Snow is also enthusiastic about the newly remodeled TGS office, located on the third floor of Welch Hall. The comfy space now includes a bank of computers for students to use, a food pantry, health and hygiene supplies, television, and spaces where students can just kick back and relax between classes. “I am so proud that we’ve been able to make our office space more welcoming and student-centered,” says Snow.
As far as she’s concerned, Snow has the best job at CSUDH. “I really love my work,” she says. “I love coming in every day, working with my team, and helping our students. I enjoy thinking creatively to develop workshops and opportunities for students, and love working with my colleagues here–they’re all so dedicated!”
Snow credits much of her work ethic to her family and upbringing. As a teenager, she used to spend weekend nights helping her parents clean upscale restaurants. “It taught me a lot about what it means to work hard, and it gave me something to aim for,” remembers Snow. “I always thought that maybe one day I would be able to eat in those restaurants, too.”

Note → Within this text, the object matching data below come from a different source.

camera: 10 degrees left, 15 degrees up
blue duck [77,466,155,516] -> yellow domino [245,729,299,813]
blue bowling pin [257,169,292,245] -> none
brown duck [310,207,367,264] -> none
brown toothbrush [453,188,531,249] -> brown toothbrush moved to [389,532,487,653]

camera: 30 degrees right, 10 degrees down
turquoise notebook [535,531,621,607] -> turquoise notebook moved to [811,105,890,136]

In fact, she says that exploring new restaurants is one of her favorite ways to spend her time these days. She’s also a big fan of plant shops, and enjoys baking, traveling, watching scary movies, and visiting family and friends when she’s not busy helping Toro students. Her “dream space” to spend time is at home with her husband and two dogs–a black Maltese and a beige Havanese Poodle mix.

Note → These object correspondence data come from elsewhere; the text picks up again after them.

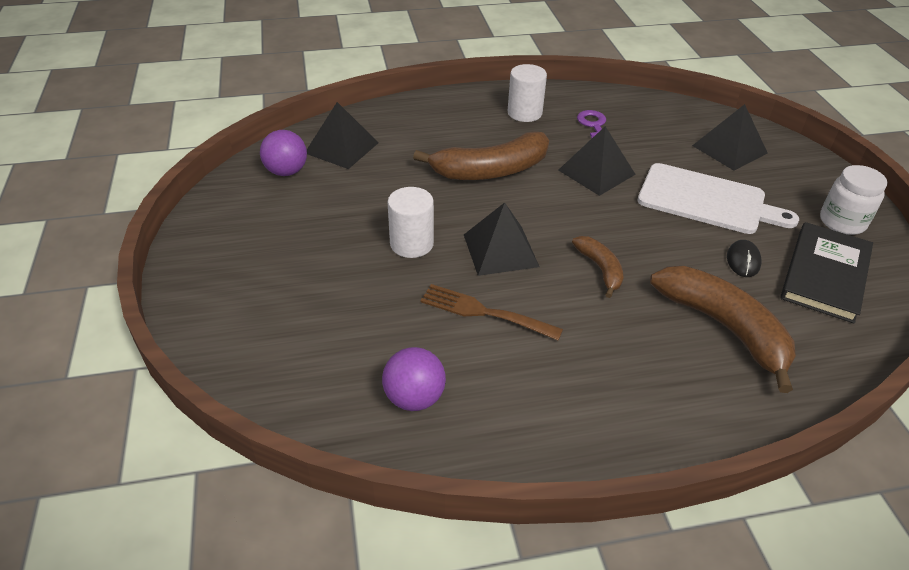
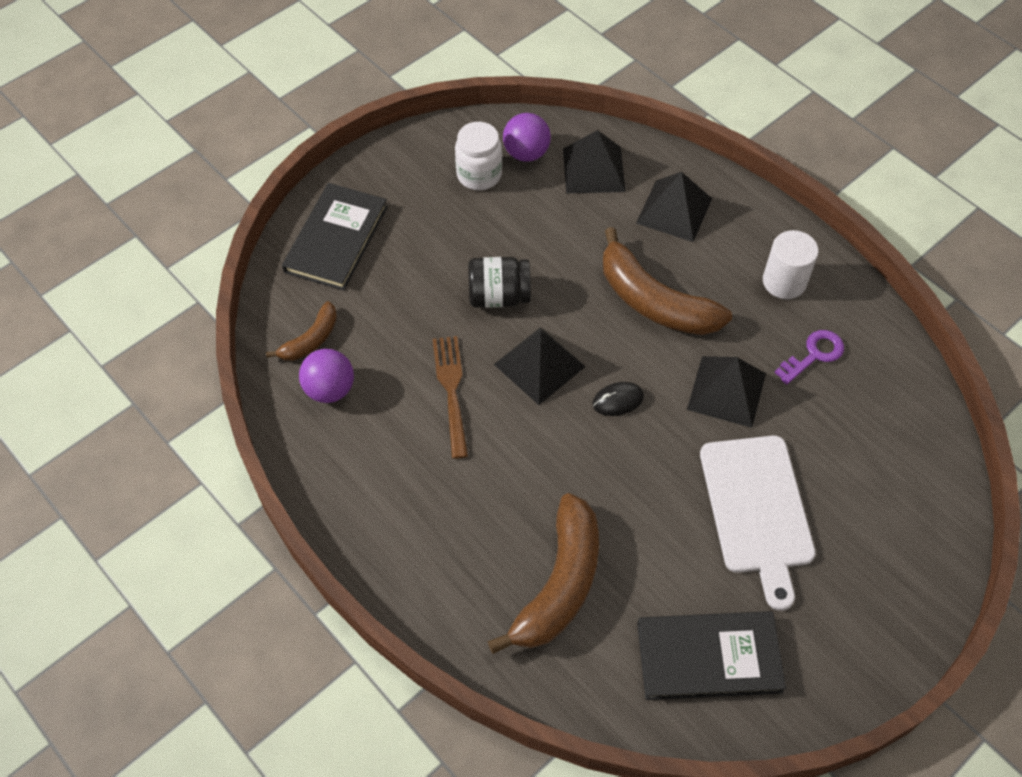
camera: 60 degrees right, 15 degrees up
white cylinder [387,187,434,258] -> black jar [468,257,531,308]
brown banana [572,236,624,298] -> brown banana moved to [266,301,337,361]
black pyramid [692,104,768,171] -> black pyramid moved to [636,172,712,242]
black mouse [727,240,761,277] -> black mouse moved to [592,382,644,416]
white jar [820,165,887,235] -> white jar moved to [455,122,502,190]
none -> black book [282,183,388,291]

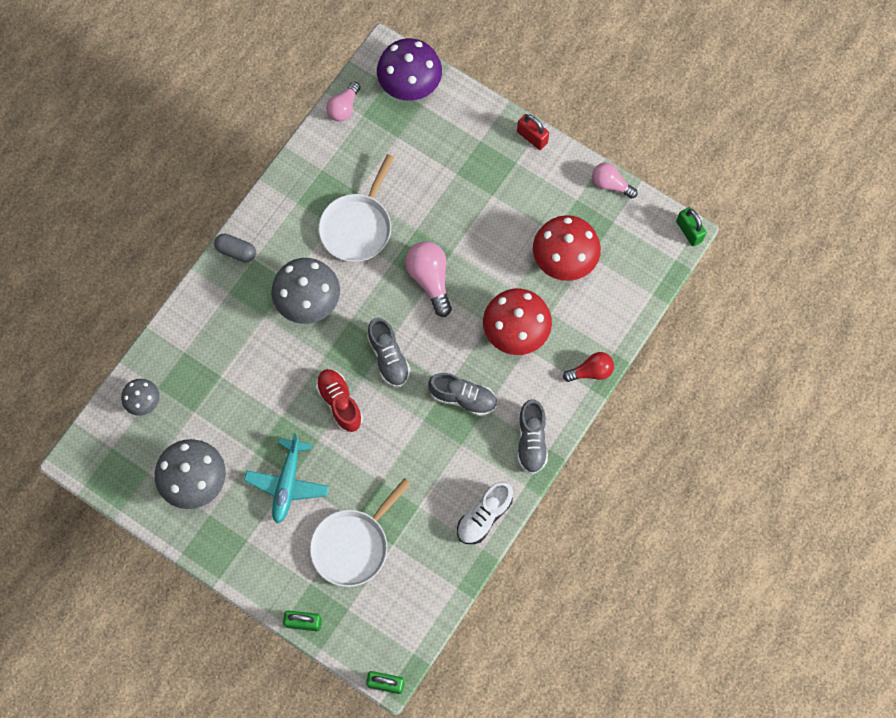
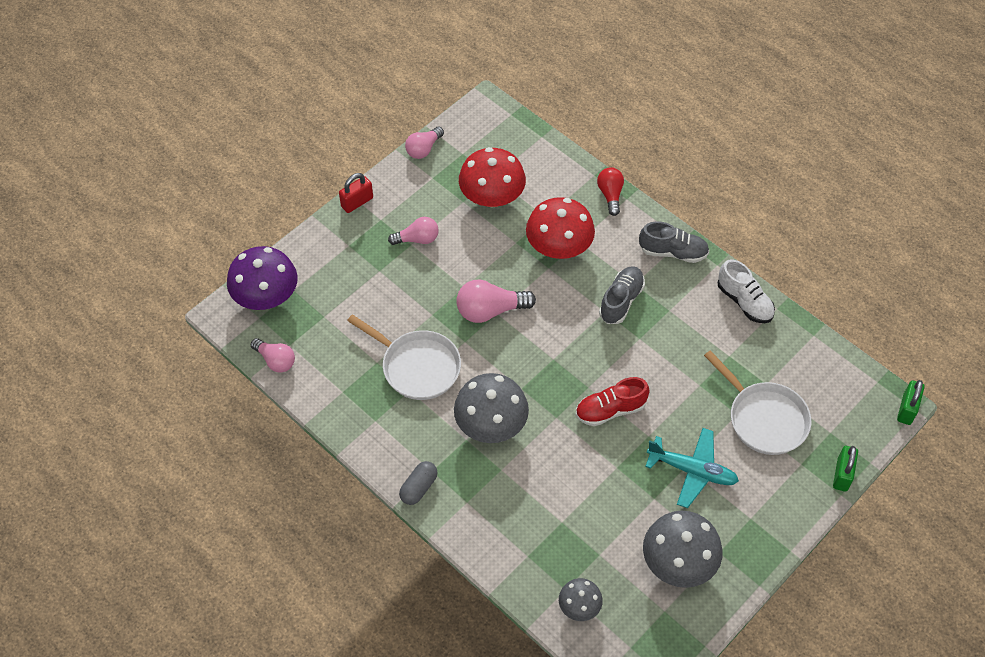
camera: 80 degrees left, 15 degrees down
grey shoe [367,318,410,387] -> none
green padlock [676,207,707,246] -> none
none -> pink light bulb [388,217,439,245]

Ultimately, it’s her connection with CSUDH’s mission that keeps Snow excited about her job at TGS. “I really want to help bring educational opportunities to underserved communities,” she says. “I want to help create a culture of care and increase access for students, especially current and former foster youth. As administrators, we all have a duty to provide a buffer against oppressive systems and create more equitable and trauma-informed systems.”